A lot of web-hosting services offer Webalizer. There may be different “server-side” statistic programs like AWStats installed as well. It is up to you what to use, or you may even have multiple tracking systems simultaneously, if your host allows. (Statistics software causes a lot of work for the server, and many hosts do not allow more than one at a time.)
Comprehending Webalizer (This list is by no means complete)
Finding the Statistics
The first thing you see when you log in to Webalizer, is a bar-chart showing the traffic history of your site. By default, this will show up to a year’s worth of data. To view the details, click the month as listed in the chart below the table. Clicking on the appropriate month will provide a record of activity to your website.
Referrers: A “referral” is when a user reaches your site by clicking a link on a different site. Webalizer will document which site led them to you. If they discovered you during a Google search, it will inform you that it was from Google, but not what they were searching for when they discovered you. If you want to see what visitors were looking for when they clicked, then register for Google Analytics. Every page your are trying to track should have a code snippet (script) in the footer if you use Analytics.

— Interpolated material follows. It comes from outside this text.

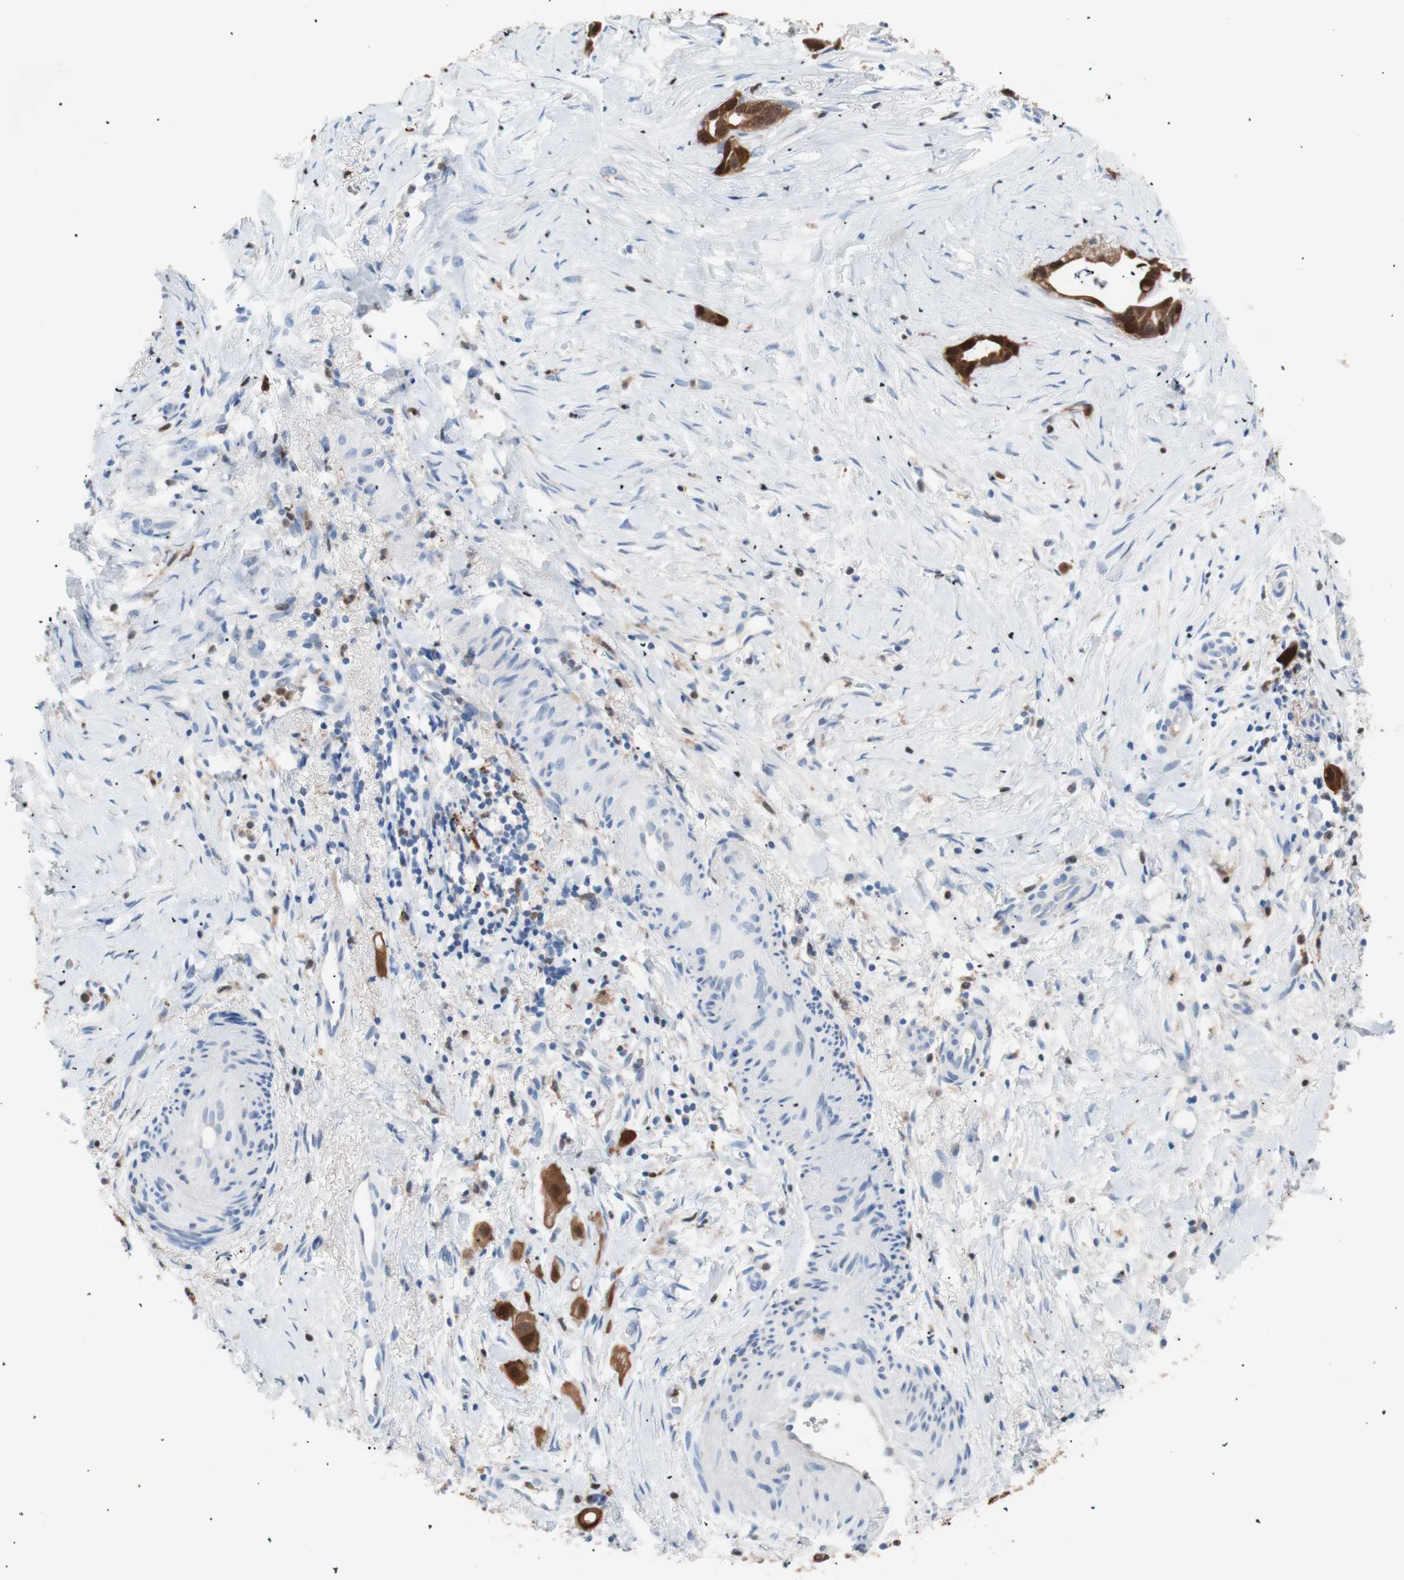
{"staining": {"intensity": "strong", "quantity": ">75%", "location": "cytoplasmic/membranous,nuclear"}, "tissue": "liver cancer", "cell_type": "Tumor cells", "image_type": "cancer", "snomed": [{"axis": "morphology", "description": "Cholangiocarcinoma"}, {"axis": "topography", "description": "Liver"}], "caption": "An image of cholangiocarcinoma (liver) stained for a protein exhibits strong cytoplasmic/membranous and nuclear brown staining in tumor cells.", "gene": "IL18", "patient": {"sex": "female", "age": 65}}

Files and Hits: These statistics are the most misleading. Every time a URL is put in, it is considered a “hit”. This is still true if the URL has stopped working or if it was misspelled. A “file” is every completed download whether it be pages, images, sounds, or videos.
Page: When a page is legitimatly accessed, then it is counted as a page (This does not include images or flash objects not embedded in the page). Pages can have names that end in “html”, “php”, “asp”, and so on.
Visitor: Visitors are generally identified via their IP address. This is misleading since some visitors might use the same ISP or might have a firewall that prevents them being correctly identified. If a visitor to a page does not quickly navigate to another, he may be counted as two visitors. The host typically is the one who decides the time limit, which is usually thirty minutes.
Webalizer registers “bot” activity on your website – such as Google’s “spider” Internet crawler. You can find evidence of these in the “sites” segment of the statistics. It might amaze you when you discover the amount of spiders coming to your site and the amount of bandwidth they take up in doing so. If you want to prevent undesirable bots from visiting your site, make or alter the “robots.txt” file on your computer. While the majority of spiders will heed your request, nothing legally regulates this.